→ **PAGE EXCERPT**

# Urdu: Pronouncing fractions



## iskander e azam

Friends, 

I know how to pronounce full percentages in Urdu such as 31%, 22% 79%, 95%, etc.

However, I do not know how to pronounce the numbers that come after the decimal point in such as 11.3%, 29.74%,  63.04%, etc.

I have chosen these last three examples carefully (11.3%, 29.74%,  63.04%) and wish them to be addressed specifically in the reply. 

The correct pronunciation for them will enable me to extrapolate and address all such percentages in Urdu. 

Any and all help appreciated.

Best wishes,

Alex


----------



## Qureshpor

gyaarah a3shaariyah tiin fii sad

untiis/unattis a3shaariyah saat chaar fii sad

t(a)resaTh a3shaariyah sifr chaar fii sad

If you listen to TV channels, you will find many people using English numbers, one of the reasons being they don't know their Urdu "gintii"!


----------



## iskander e azam

Qureshpor SaaHib,

Thanking for your reply. It has answered everything.

Best wishes,

Alex


----------



## marrish

Addition: (Platts) A کسور _kusūr_ , s.m. pl. (of _kasr_, q.v.), Fractions (in Arith.):—_kusūr-aʻshāriya_, s.m. Decimal fractions:—_kusūr-ě-ʻām_, s.m. Vulgar fractions.

→ **TASKS AND EXERCISES**
1. In the forum thread, what Urdu rendering does Qureshpor give for 11.3%?
2. Summarize the forum thread in two sentences.

→ **DATA SECTION**
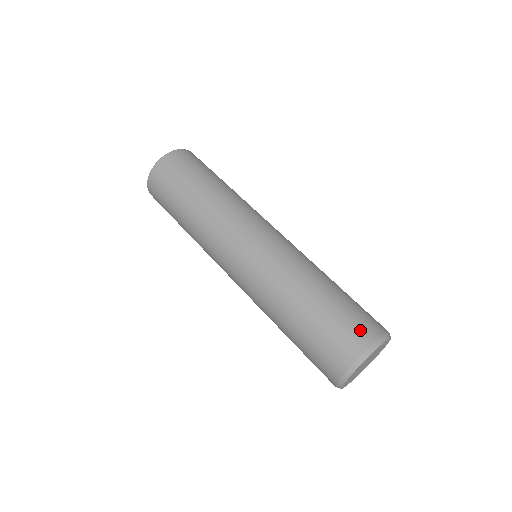
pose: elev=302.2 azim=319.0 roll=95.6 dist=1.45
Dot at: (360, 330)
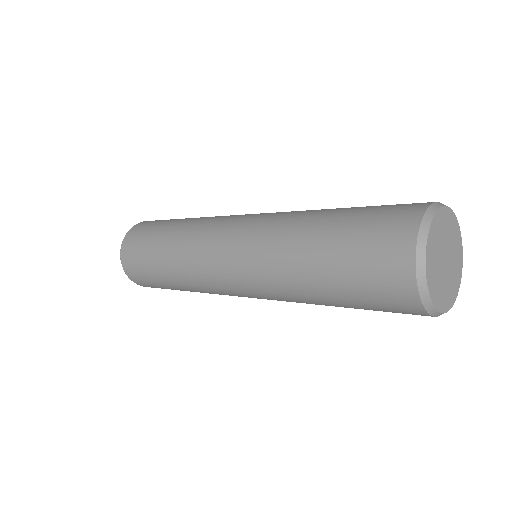
Dot at: (401, 209)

→ **RESULTS FOR EACH TASK**
1. gyaarah a3shaariyah tiin fii sad

2. Alex knows how to pronounce whole percentages in Urdu but asks how to say the numbers after the decimal point, citing 11.3%, 29.74%, and 63.04% as examples. Qureshpor supplies Urdu renderings of all three, which Alex says answered everything, and marrish adds a Platts entry listing kusūr-aʻshāriya for decimal fractions.